Records supplied →
::::::::::
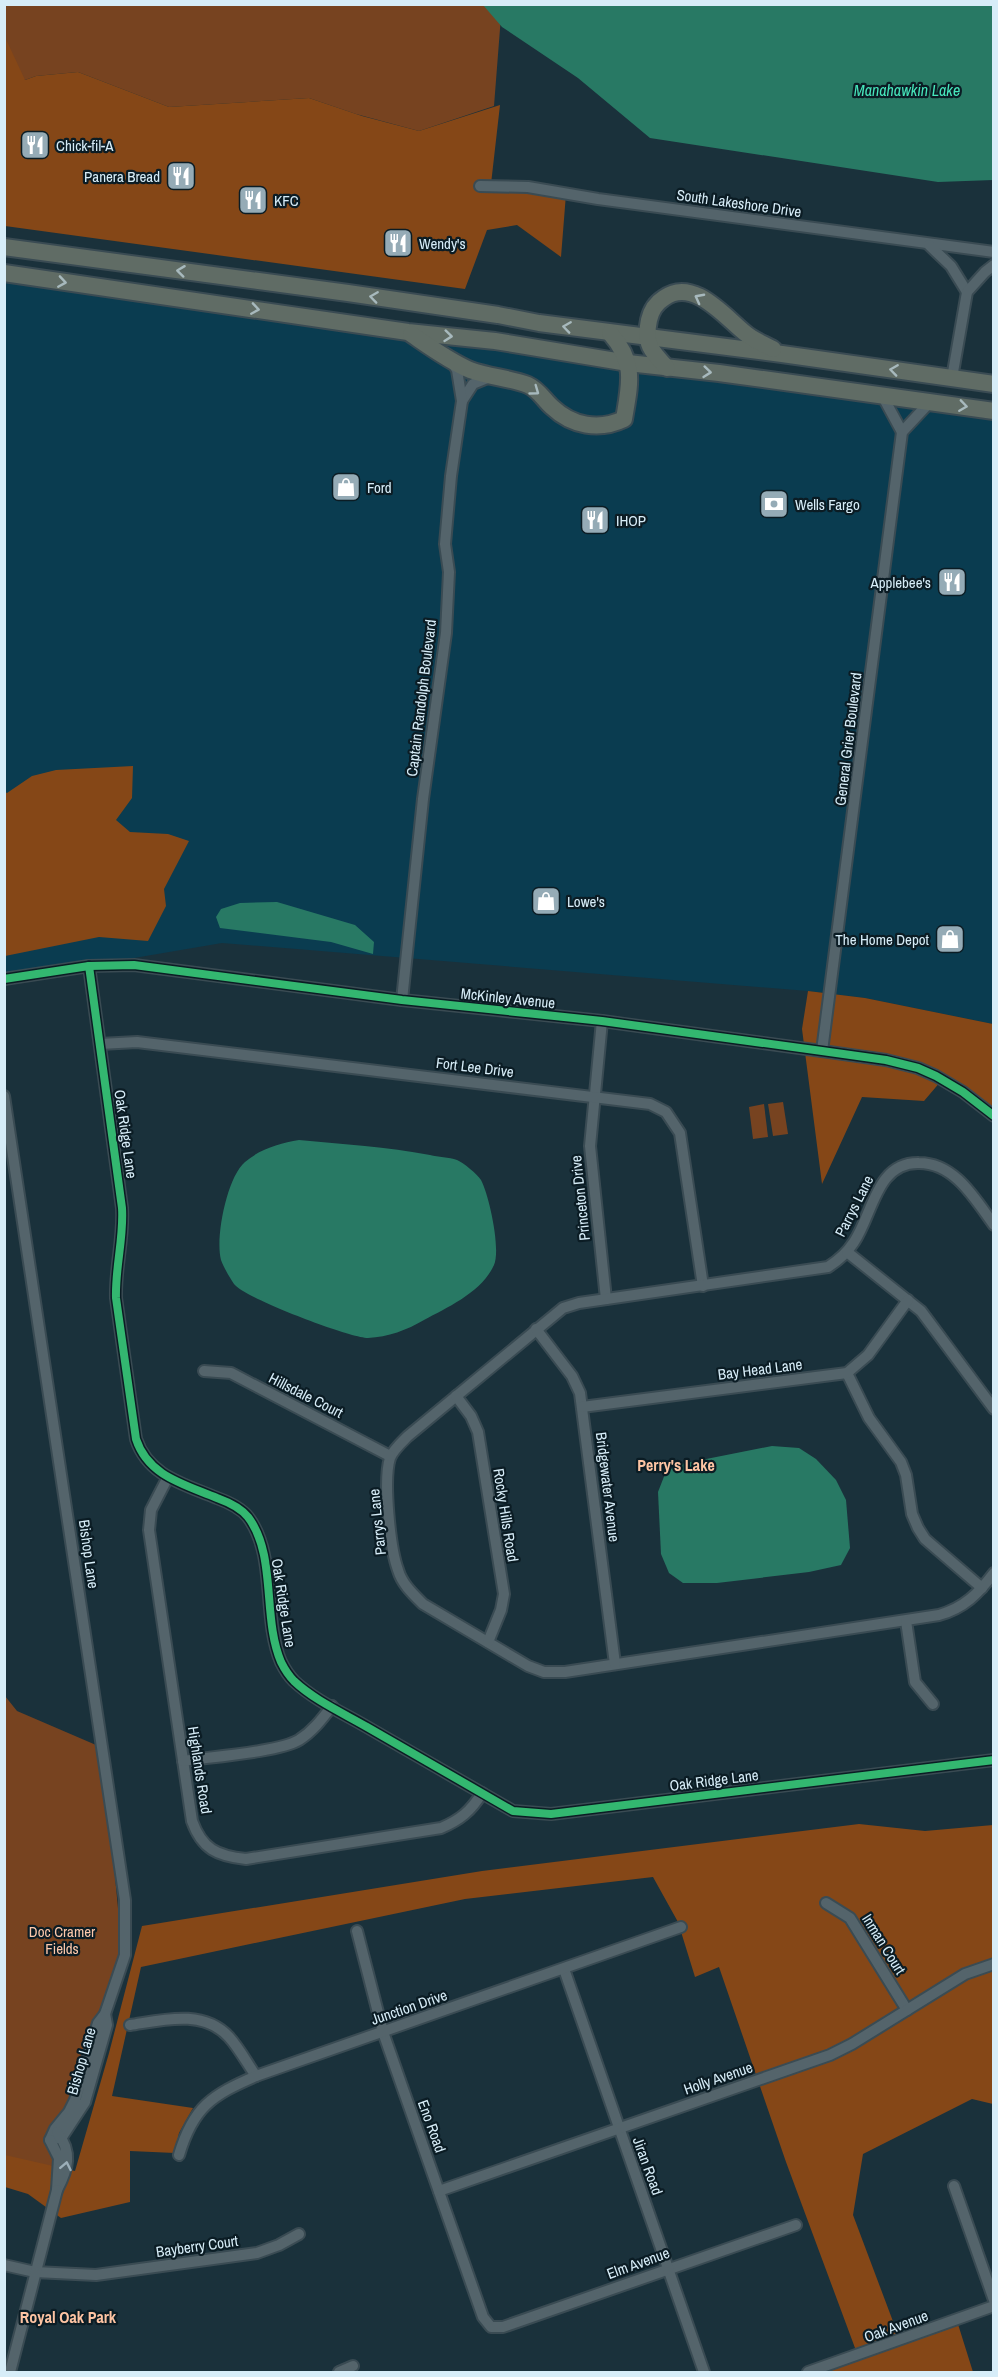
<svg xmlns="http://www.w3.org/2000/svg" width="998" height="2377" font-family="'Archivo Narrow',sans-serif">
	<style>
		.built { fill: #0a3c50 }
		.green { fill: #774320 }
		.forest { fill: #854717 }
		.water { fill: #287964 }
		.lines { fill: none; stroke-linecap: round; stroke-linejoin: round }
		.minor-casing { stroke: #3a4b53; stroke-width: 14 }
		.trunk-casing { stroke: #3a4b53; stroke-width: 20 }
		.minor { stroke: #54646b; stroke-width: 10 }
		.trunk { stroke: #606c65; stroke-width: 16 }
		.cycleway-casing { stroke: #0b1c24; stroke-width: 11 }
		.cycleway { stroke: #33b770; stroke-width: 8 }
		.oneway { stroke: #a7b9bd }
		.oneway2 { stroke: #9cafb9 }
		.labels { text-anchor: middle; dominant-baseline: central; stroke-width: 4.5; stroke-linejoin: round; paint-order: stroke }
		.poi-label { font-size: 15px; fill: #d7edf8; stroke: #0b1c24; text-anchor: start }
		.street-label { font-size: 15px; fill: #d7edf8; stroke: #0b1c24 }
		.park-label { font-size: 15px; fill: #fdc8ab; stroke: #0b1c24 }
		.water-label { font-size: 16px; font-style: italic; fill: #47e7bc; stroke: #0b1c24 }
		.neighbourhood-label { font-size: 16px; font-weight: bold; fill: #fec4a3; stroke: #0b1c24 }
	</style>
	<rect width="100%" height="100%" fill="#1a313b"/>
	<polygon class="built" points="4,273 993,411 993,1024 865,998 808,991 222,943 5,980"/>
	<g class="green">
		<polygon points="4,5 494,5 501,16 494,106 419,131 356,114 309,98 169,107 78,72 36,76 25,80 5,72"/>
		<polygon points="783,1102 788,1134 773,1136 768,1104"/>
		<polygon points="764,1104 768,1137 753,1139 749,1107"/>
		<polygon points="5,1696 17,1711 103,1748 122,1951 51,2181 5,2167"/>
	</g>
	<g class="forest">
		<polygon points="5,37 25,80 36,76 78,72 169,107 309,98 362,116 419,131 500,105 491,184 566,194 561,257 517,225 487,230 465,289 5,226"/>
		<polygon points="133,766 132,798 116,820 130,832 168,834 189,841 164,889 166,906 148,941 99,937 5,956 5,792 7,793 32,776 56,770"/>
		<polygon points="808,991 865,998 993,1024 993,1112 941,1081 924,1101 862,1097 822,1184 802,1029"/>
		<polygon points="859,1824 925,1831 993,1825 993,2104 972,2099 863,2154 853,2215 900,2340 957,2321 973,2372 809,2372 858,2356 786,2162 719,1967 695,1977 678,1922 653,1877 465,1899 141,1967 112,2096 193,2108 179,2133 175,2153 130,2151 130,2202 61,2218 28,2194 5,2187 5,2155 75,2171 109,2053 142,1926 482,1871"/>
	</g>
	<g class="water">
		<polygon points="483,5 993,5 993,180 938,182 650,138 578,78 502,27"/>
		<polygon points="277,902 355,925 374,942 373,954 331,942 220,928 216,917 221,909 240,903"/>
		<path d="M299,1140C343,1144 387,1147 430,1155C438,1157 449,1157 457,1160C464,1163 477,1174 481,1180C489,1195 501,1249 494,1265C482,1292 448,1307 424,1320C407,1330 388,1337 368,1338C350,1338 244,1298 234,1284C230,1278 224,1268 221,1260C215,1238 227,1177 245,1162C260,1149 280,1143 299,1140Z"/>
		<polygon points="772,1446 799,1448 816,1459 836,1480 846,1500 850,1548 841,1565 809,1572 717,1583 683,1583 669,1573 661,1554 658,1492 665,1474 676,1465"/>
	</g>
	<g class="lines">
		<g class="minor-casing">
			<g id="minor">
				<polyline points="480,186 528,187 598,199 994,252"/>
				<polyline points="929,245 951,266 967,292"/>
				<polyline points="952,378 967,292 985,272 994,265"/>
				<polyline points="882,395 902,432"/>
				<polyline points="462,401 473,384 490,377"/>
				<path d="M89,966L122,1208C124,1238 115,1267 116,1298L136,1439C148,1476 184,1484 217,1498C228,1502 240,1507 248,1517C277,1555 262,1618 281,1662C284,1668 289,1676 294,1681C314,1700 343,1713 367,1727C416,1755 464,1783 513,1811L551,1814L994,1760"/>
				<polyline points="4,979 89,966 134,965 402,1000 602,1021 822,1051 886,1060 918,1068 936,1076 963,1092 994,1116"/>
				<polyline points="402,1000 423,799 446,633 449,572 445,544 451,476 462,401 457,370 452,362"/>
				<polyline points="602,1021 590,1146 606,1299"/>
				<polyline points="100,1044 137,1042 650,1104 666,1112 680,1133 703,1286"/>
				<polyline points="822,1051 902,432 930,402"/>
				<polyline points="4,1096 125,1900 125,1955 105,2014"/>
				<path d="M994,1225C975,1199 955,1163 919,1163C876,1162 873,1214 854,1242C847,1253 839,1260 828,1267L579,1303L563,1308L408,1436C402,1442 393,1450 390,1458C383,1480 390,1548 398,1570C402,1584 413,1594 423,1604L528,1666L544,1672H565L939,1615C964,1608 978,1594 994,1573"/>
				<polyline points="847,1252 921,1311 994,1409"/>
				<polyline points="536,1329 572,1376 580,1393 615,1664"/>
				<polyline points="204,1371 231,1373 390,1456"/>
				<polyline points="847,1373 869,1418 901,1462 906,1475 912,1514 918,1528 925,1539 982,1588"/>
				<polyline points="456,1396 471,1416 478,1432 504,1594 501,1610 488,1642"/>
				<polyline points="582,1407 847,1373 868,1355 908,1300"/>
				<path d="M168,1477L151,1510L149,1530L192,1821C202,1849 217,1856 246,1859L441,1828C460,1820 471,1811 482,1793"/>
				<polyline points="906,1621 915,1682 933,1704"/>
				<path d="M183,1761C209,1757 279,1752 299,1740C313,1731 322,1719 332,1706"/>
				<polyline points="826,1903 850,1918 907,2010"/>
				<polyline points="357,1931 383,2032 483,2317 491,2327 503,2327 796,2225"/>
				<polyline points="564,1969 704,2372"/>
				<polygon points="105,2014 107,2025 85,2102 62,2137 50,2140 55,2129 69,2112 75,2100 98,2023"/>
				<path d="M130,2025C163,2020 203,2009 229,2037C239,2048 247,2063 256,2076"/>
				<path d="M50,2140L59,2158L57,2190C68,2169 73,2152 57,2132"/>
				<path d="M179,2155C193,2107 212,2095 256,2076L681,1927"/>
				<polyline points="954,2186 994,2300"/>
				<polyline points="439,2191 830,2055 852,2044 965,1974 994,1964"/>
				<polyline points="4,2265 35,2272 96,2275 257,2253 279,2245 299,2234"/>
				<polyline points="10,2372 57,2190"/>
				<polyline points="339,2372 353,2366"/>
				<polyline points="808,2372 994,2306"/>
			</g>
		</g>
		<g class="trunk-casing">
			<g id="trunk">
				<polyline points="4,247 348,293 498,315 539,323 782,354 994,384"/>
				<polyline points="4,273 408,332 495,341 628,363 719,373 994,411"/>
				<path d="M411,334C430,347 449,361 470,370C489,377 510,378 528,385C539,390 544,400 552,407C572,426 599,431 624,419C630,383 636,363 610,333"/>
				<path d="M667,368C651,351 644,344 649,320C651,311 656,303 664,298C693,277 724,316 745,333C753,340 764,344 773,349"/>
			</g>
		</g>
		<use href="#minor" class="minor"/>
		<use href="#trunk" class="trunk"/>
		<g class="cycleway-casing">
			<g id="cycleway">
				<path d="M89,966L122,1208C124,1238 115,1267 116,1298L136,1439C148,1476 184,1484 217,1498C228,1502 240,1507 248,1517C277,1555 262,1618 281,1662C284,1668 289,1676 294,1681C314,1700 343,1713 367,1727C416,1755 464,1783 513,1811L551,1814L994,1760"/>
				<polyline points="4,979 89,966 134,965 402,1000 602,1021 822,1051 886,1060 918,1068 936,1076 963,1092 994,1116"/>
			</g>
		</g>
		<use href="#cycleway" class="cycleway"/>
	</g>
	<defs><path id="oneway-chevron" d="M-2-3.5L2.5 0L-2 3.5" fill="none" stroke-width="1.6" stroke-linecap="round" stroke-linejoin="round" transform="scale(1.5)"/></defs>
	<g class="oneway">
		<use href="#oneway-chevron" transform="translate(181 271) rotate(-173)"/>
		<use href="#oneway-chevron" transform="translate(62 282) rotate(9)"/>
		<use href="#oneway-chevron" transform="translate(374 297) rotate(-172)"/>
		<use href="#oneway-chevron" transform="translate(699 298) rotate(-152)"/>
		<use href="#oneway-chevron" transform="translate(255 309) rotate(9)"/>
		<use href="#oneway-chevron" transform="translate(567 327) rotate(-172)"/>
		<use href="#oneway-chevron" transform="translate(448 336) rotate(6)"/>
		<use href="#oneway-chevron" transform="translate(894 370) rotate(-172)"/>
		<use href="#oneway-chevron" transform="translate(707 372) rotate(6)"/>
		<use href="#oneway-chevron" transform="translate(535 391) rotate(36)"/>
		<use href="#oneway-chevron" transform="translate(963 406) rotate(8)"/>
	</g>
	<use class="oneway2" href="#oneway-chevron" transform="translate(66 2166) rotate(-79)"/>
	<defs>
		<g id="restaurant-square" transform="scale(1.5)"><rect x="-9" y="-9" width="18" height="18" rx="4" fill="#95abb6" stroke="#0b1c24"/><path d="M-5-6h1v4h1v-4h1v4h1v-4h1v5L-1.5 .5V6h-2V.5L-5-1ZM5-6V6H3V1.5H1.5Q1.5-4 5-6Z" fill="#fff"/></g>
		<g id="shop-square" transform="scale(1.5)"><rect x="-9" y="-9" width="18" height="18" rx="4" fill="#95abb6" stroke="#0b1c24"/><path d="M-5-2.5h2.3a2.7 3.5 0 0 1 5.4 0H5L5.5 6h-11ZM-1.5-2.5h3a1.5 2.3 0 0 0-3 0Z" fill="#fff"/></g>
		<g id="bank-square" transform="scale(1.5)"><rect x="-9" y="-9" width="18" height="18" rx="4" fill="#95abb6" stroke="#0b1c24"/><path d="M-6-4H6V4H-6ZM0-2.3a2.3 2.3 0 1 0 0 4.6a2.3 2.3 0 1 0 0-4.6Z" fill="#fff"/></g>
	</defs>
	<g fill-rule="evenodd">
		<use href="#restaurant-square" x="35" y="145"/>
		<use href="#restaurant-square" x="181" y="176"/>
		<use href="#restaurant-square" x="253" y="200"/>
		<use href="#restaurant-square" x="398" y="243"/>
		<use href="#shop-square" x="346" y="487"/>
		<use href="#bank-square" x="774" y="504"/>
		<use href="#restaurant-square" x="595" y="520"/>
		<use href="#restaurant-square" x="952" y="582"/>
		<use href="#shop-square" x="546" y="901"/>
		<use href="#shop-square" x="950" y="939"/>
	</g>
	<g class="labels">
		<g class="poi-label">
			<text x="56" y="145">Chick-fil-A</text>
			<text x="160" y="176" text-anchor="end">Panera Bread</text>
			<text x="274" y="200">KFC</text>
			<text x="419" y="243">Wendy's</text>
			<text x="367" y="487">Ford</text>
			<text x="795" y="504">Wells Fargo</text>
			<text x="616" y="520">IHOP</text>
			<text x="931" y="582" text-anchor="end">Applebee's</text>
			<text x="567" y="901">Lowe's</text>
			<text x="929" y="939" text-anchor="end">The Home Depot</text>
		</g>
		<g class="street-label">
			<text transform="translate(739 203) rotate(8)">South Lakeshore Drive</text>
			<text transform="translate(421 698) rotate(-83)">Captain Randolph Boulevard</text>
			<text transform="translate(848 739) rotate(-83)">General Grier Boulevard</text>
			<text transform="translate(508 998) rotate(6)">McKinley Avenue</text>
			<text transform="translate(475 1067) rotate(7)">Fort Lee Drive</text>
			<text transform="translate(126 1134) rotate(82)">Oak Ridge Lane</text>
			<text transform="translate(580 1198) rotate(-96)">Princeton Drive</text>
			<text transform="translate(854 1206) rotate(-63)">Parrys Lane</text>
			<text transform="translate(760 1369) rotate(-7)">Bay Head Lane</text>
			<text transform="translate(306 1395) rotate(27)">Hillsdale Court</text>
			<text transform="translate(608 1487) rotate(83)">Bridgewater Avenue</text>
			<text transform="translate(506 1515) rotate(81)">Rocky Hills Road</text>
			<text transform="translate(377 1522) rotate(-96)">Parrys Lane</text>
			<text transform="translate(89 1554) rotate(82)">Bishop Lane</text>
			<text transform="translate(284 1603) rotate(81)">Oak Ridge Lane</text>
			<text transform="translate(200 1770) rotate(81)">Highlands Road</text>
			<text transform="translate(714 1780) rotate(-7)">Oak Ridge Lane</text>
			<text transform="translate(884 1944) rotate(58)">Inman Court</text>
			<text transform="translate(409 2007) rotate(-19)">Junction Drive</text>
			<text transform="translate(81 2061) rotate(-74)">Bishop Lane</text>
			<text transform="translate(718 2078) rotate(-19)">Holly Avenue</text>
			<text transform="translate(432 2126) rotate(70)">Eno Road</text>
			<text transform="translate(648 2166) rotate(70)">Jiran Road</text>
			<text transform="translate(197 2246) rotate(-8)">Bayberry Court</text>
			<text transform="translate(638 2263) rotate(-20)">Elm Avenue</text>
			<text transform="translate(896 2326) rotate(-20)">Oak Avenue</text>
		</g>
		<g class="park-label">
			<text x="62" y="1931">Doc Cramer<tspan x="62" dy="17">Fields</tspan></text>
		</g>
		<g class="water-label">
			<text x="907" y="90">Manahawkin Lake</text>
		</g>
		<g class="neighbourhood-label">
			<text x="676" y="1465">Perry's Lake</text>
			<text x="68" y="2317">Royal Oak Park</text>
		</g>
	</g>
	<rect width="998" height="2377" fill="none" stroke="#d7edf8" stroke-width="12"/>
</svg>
::::::::::
Problem to work on → From the listing above, copy out each line where the word "lines" appears.

Completed exercise →
		.lines { fill: none; stroke-linecap: round; stroke-linejoin: round }
	<g class="lines">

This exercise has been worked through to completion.